Thursday, July 08, 2004



The idea of a 21-day transition from Election Day to inauguration day is a welcome one indeed. A transition period would allow the president-elect, his team and the country ample time to celebrate their victory, recover from the rigors of the campaign and begin preparations for the hard work that lies ahead. The president-elect could use this time to create his government, from creating a cabinet, to filling staff positions. This period would also allow him to develop a working relationship within his government, iron out any problems that may exist and begin the process of turning campaign promises into workable government policy. It would also be the perfect time for him to get to develop a rapport with the other arms of government, the bureaucracy, diplomatic corps and the press. All these steps would ensure that once the government is inaugurated the focus is immediately on policy and not who will get what position in government.
The president-elect could also use the transition period to acquaint himself with the citizens as their new president. He could also use the time to articulate his policy objectives and his vision for Kenya over the coming years. The elections can have a polarizing effect on society and the president-elect striking a conciliatory tone and a get back to work attitude would spar the country to leave electioneering behind and focus on the vision the president has for the country. The period would also allow for a well-orchestrated handover ceremony to be arranged (and not the chaotic scenes of the last inauguration). Moreover, it would allow the out going president enough time to tie any loose ends and move vacate power in an orderly and dignified manner.

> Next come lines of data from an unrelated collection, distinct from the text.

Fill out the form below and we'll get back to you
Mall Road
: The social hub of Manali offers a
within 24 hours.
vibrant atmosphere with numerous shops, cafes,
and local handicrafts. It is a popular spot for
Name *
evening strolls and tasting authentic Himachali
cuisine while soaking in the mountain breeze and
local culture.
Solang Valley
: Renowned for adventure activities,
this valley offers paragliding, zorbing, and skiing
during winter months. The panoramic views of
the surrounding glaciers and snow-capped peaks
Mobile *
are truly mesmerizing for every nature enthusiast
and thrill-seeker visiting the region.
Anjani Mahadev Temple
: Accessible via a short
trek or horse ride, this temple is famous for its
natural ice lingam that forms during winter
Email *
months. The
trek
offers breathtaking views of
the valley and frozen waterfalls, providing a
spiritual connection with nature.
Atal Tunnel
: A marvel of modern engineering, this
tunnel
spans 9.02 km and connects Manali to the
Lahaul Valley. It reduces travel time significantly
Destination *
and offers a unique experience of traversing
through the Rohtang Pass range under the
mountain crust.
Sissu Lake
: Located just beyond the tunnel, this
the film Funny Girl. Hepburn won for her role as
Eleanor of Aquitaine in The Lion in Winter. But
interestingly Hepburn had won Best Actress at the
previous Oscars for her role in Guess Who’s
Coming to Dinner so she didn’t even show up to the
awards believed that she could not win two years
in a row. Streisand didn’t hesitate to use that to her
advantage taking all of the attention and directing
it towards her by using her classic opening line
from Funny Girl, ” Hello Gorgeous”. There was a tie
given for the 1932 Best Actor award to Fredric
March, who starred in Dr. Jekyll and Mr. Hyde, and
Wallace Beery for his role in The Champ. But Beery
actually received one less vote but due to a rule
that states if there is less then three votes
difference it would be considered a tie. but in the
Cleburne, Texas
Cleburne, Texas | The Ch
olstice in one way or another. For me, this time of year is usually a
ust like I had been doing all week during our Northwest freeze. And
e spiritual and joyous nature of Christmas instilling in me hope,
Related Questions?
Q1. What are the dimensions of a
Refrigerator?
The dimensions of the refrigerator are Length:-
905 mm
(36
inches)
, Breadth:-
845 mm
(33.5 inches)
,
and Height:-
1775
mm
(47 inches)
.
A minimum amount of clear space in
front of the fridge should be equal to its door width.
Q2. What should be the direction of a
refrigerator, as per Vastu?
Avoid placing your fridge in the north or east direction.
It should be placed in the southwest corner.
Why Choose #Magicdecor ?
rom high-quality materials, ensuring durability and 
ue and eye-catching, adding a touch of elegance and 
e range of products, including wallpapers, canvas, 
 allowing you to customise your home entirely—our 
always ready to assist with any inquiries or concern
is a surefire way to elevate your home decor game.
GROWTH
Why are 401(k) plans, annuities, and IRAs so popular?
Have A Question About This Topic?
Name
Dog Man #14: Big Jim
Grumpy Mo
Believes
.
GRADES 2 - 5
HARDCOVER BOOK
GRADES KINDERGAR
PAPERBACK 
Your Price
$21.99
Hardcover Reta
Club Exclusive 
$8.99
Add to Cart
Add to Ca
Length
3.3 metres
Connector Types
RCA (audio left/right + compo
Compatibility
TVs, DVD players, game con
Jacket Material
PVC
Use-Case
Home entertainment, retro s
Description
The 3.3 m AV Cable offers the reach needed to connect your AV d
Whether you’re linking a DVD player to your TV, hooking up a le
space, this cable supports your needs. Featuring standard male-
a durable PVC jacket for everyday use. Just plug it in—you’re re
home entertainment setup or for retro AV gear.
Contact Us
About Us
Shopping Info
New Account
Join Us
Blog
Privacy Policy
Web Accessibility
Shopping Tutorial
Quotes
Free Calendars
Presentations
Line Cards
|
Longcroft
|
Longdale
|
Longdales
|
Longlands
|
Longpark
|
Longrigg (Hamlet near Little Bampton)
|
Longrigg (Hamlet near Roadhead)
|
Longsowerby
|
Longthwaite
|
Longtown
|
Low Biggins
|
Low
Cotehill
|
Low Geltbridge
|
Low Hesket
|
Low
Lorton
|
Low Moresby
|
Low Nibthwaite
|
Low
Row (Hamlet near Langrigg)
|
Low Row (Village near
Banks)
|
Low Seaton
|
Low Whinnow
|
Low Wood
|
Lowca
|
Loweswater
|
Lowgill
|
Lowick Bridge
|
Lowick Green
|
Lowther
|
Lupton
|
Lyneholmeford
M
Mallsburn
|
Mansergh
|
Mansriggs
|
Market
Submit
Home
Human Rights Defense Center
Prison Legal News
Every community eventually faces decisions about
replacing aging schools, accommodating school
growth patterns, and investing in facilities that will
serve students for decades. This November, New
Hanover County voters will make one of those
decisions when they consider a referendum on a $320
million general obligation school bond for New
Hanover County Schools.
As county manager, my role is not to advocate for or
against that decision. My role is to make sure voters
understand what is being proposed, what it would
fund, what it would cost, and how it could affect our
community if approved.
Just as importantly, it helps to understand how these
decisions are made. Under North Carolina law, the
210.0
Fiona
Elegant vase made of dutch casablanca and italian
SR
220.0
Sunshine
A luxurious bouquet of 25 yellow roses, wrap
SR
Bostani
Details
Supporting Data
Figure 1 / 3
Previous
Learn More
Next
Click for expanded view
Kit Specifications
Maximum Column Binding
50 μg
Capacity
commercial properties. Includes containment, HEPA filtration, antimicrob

It would be worth noting that the U.S has a 70-day plus transition and the most effective presidents have used this time to ensure that they hit the ground running. Ronald Reagan is a good example; his orderly and precise transition is often cited as the model for other presidents to follow. He began by dividing up his team into those involved with turning promises to policy and others involved with the physical transition into the white house. He spent most of his time getting to know Washington and the power brokers in the city, especially legislators. His transition is often credited for his successes in the first two years of his presidency. Clinton on the other hand, is a poster child for how not to do things. He had no formal transition plan and left everything to fall in place. He ended up spending most of his first year dealing with controversies that could have been avoided and little time dedicated to actual policy.
A political transition would allow Kenyan’s to come to terms with a new political reality and I believe the idea should be embraced and entrenched into our new constitution.